Provide effective assistance of counsel includes advising the criminal defendant of any deportation risks associated with a guilty plea.

The right to effective assistance may be impaired if one lawyer represents conflicting interests of multiple defendants, but the joint representation of co-defendants is not a per se denial of the 6th amendment. In this area, the defendant must prove 1 of 3 things.
1. that an actual conflict of interest existed, 2. the defendant did not effectively waive the conflict, or 3. the conflict adversely affected the lawyer's performance as to the co-defendant raising the conflict issue.

A testifying defendant's right to counsel requires what?
That he be allowed to consult with his lawyer during an overnight recess during the trial, but he has no right to counsel during a brief recess after he finished his direct testimony and just prior to his cross-examination.

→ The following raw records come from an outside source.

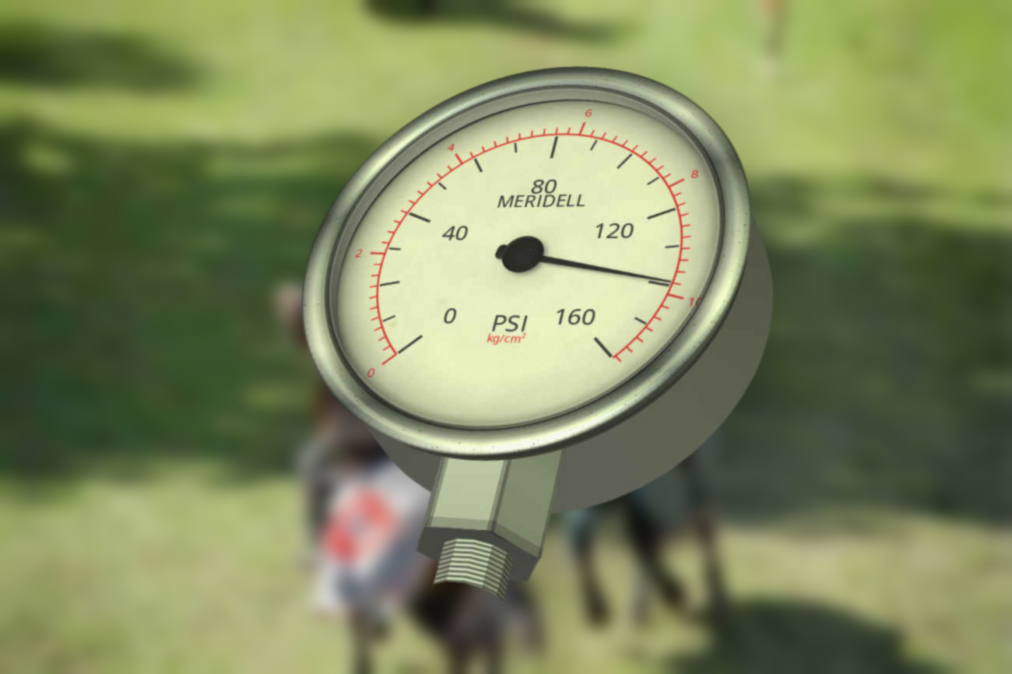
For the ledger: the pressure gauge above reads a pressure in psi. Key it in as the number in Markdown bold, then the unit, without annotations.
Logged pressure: **140** psi
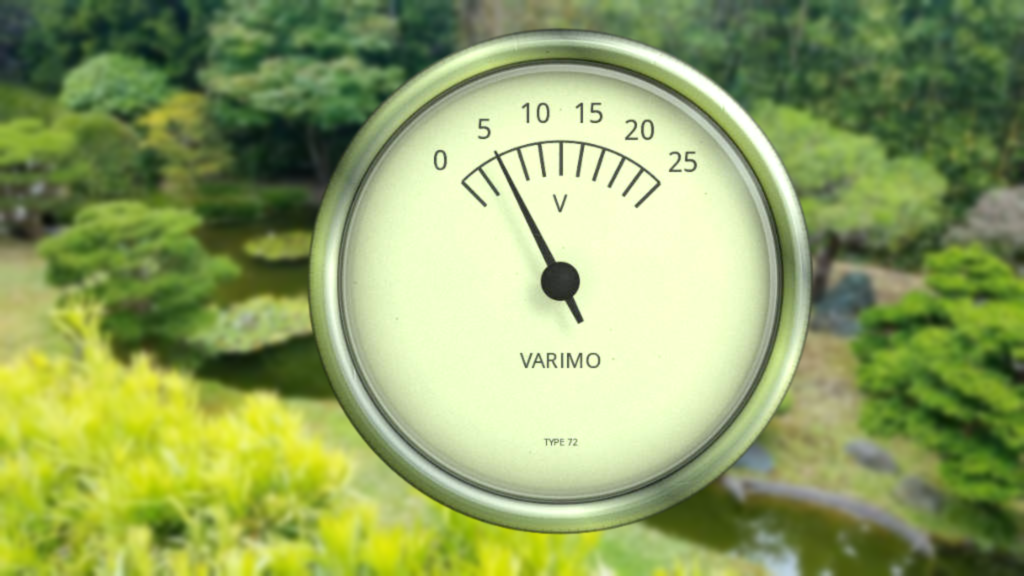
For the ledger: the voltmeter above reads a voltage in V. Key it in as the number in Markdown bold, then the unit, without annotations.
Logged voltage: **5** V
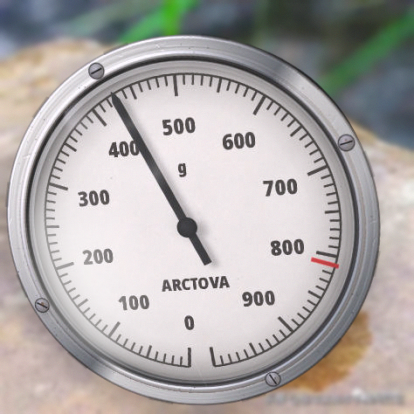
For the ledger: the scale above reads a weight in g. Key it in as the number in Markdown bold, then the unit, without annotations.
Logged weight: **430** g
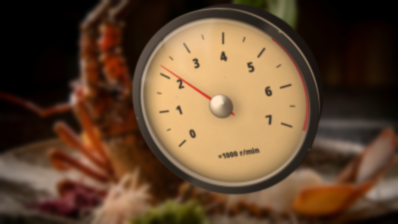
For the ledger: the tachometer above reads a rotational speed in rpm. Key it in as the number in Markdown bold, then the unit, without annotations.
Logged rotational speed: **2250** rpm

A laywer must not assist a client in commiting a crime. If a lawyer knows that a client has committed or is about to commit perjury, she must do what?
Take reasonable remedial measures ndcluding if necessary, disclosure to the court. A lawyer may not offer or not use evidence she know is false (other than to offer a criminal defendant’s testimony at trial) and may refuse to offer evidence she believes is false, regardless of the client’s wishes. If the criminal client insists on testifying falsely, the lawyer may permit the client to testify in a narrative, but may not ask direct questions concerning the false matter in summation to the jury, and the lawyer may not refer to any perjured testimony)

When does the right to counsel attach?
The point at which this right attaches is critical because once the right attaches in NY, then the police may not interrogate the defendant outside the presence of the defendant's attorney who must witness the defendant's waiver of this right.